手順2.1 仮想化パッケージのインストール

  1. ソフトウェアを選択します。

    インストールの手順にしたがってインストールの概要 画面に移動します。
    Image shows the Installation Summary screen, which lists configurable options under group headings. Under the Localization heading : Date & Time, Language Support, and Keyboard. Under the Software heading: Installation Source and Software Selection. Under the System heading: Installation Destination and Network & Hostname.

    図2.1 「インストールの概要」画面

    インストールの概要 画面で ソフトウェアの選択 をクリックします。ソフトウェアの選択 画面が表示されます。
  2. サーバータイプとパッケージグループを選択します。

    Red Hat Enterprise Linux 7 は、基本的な仮想化パッケージまたはグラフィカルユーザーインターフェースでのゲスト管理を可能にするパッケージでインストールできます。以下のいずれかを実行します。
    • 最小限の仮想化ホストのインストール
      ベース環境 ぺインの下の 仮想化ホスト ラジオボタンを選択し、選択した環境のアドオン ペインの下の Virtualization Platform (仮想化プラットフォーム) チェックボックスを選択します。これにより、virsh で実行でき、ネットワーク経由のリモートで実行できる基本の仮想化環境がインストールされます。
      Image shows the Software Selection screen, which lists options under two headings: Base Environment and Add-Ons for Selected Environment. Virtualization Host is highlighted from the options under Base Environment, and Virtualization Platform is highlighted from the options under Add-Ons for Selected Environment.

      図2.2 「ソフトウェアの選択」画面で選択される仮想化ホスト

    • グラフィカルユーザーインターフェースを使った仮想化ホストのインストール
      ベース環境 ペインの Server with GUI (GUI のあるサーバー) ラジオボタンと、選択した環境のアドオン ペインにある Virtualization Client (仮想化クライアント)Virtualization Hypervisor (仮想化ハイパーバイザー)、および Virtualization Tools (仮想化ツール) のチェックボックスを選択します。
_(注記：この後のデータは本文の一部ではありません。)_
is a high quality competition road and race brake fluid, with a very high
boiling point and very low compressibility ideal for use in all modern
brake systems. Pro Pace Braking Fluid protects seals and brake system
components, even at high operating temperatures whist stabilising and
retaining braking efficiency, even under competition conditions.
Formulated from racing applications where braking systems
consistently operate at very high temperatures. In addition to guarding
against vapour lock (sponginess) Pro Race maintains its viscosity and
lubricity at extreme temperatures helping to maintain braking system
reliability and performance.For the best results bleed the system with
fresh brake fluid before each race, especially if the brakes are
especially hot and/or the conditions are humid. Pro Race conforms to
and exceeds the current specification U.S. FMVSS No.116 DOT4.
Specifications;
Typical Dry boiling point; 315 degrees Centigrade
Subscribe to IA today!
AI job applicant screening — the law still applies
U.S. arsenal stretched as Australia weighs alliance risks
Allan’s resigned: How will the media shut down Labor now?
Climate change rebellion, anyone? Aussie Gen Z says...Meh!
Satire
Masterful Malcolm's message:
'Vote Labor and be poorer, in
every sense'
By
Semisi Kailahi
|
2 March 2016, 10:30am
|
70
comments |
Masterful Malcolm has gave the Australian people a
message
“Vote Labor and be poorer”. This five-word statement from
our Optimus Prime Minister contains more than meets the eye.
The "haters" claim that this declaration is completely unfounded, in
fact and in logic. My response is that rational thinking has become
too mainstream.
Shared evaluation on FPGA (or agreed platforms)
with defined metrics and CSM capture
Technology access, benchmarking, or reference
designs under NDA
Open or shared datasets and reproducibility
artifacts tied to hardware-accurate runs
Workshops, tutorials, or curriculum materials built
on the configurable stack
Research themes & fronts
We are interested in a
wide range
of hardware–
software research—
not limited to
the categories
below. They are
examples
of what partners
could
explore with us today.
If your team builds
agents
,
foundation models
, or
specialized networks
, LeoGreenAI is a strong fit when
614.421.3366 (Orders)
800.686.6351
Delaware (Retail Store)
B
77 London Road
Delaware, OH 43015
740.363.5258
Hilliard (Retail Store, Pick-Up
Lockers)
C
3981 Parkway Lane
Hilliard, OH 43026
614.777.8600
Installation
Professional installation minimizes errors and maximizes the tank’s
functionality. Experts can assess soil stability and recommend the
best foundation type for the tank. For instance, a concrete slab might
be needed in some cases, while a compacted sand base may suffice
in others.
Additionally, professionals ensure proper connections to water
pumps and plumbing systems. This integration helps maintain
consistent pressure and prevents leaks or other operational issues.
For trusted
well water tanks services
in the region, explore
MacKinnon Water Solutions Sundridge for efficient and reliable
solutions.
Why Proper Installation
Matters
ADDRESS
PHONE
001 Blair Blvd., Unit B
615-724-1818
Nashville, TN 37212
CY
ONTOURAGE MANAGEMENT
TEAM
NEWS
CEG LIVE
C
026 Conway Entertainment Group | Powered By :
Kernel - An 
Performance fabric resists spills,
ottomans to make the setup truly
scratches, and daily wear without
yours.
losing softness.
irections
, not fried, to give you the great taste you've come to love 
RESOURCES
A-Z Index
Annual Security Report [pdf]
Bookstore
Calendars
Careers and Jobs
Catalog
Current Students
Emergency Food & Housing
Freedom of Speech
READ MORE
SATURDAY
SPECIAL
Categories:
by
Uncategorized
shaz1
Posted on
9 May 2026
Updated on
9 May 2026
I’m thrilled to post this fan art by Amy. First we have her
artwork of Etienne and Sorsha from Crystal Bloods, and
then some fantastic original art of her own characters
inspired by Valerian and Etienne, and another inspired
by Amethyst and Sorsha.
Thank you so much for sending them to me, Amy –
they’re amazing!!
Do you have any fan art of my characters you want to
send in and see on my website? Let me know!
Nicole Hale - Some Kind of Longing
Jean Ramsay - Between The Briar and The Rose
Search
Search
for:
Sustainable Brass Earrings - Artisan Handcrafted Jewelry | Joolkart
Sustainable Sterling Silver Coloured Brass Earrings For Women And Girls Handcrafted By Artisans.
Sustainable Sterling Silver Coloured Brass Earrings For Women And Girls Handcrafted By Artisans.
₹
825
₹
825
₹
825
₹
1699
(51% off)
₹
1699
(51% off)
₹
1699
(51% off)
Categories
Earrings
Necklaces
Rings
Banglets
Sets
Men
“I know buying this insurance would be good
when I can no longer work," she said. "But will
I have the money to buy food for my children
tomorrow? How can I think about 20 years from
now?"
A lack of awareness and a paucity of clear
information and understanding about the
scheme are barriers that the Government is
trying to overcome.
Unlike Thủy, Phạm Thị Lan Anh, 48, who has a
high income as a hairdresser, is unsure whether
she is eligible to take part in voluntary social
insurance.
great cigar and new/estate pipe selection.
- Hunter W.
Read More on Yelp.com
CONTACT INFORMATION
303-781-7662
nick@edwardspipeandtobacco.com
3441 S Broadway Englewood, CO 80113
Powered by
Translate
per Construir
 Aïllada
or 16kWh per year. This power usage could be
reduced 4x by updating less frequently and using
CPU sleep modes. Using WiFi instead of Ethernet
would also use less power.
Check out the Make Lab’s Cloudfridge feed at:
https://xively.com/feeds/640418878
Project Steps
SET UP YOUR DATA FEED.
これにより、ゲスト仮想マシンをインストールおよび管理するグラフィカルツールとともに仮想化環境がインストールされます。
      Image shows the Software Selection screen, which lists options under two headings: Base Environment and Add-Ons for Selected Environment. Server with GUI is highlighted from the options under Base Environment, and Virtualization Client, Virtualization Hypervisor, and Virtualization Tools are highlighted from the options under Add-Ons for Selected Environment.

      図2.3 「ソフトウェアの選択」画面で選択される Server with GUI

  3. インストールを終了します。

    完了 をクリックし、インストールを続行します。

重要

仮想化パッケージの更新を受信するには、有効な Red Hat Enterprise Linux サブスクリプションが必要です。

2.1.1. キックスタートファイルによる KVM パッケージのインストール

キックスタートファイルを使用して、仮想化パッケージとともに Red Hat Enterprise Linux をインストールするには、キックスタートファイルの %packages セクションに以下のパッケージグループを追加します。
@virtualization-hypervisor
@virtualization-client
@virtualization-platform
@virtualization-tools
キックスタートファイルのインストールに関する詳細は、『Red Hat Enterprise Linux 7 インストールガイド』を参照してください。